Element 12: wherein determining the stuck point of the primary tubing within the wellbore further comprises transmitting data indicative of the strain to a surface location with the at least one device. Element 13: wherein the at least one device is an acoustic transmitter and transmitting data indicative of the strain to the surface location with the at least one device comprises transmitting the data acoustically to the surface location. Element 14: wherein the at least one device is a fluid pressure pulse generating device and transmitting data indicative of the strain to the surface location with the at least one device comprises generating one or more fluid pressure pulses with the fluid pressure pulse generating device. Element 15: further comprising introducing a tubing recovery system into the wellbore, operating the tubing recovery system above the stuck point, severing the primary tubing string into upper and lower portions with the tubing recovery system, and retrieving the upper portion of the primary tubing string to a surface location.

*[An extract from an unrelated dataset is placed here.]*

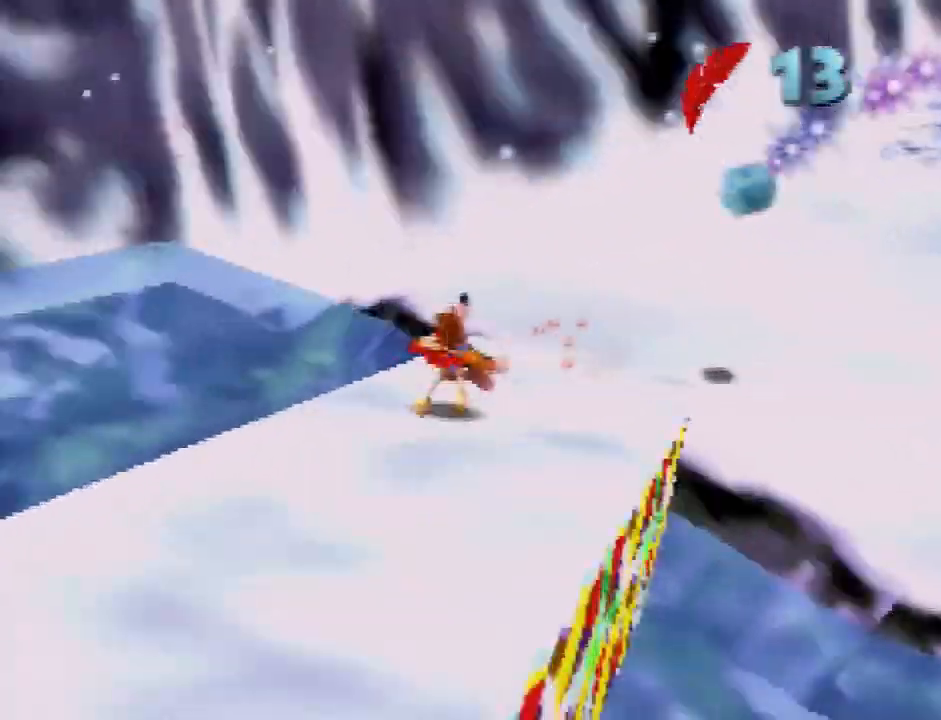
{"buttons": [], "left_stick": "down-left", "button_events": [[167, "A", "up"], [434, "A", "down"], [500, "A", "up"]]}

[0099] Element 16: wherein the strain results from a load applied on the string of tubing from the surface location, the load comprising at least one of an axial load and a torsional load. Element 17: wherein the string of tubing is selected from the group consisting of drill string, liner, casing, sandscreen, coiled tubing, and any combination thereof. Element 18: wherein the string of tubing comprises a primary tubing string and a secondary tubing string operably coupled to the primary tubing string, wherein the at least one sensor and the at least one device are arranged on the secondary tubing string. Element 19: wherein the secondary tubing string further includes first and second anchors axially spaced from each other, and wherein the at least one sensor is arranged between the first and second anchors. Element 20: further comprising a tubing recovery system extendable within the wellbore and including a release device extendable within the string of tubing and having a tapered seat surface engageable with a restriction defined within the string of tubing, and a jet provided on the release device for ejecting a fluid toward an inner wall of the string of tubing and thereby weakening the string of tubing.
Element 21:
further comprising a releasable joint assembly that includes a body arranged within the string of tubing and having an upper part coupled to an upper portion of the string of tubing and a lower part coupled to a lower portion of the string of tubing, a releasable joint coupling the upper and lower parts, and a friction ring arranged on the body at the releasable joint to prevent relative rotation of the upper and lower parts, wherein the friction ring is released upon assuming a torque as applied on the string of tubing and thereby separating the upper and lower portions of the string of tubing. Element 22: further comprising a tubing recovery system extendable within the wellbore and including a release device extendable within the string of tubing and having a body with one or more explosives disposed thereon, and a sacrificial inner sleeve arranged within the string of tubing, an outer sleeve arranged within the string of tubing and having an upper part coupled to an upper portion of the string of tubing and a lower part coupled to a lower portion of the string of tubing, and a castellated joint coupling the upper and lower parts of the outer sleeve, wherein detonation of the one or more explosives severs the sacrificial inner sleeve and an axial load applied on the string of tubing separates the upper and lower portions at the castellated joint. Element 23: wherein the at least one device is at least one of a fluid pressure pulse generating device and an acoustic transmitter.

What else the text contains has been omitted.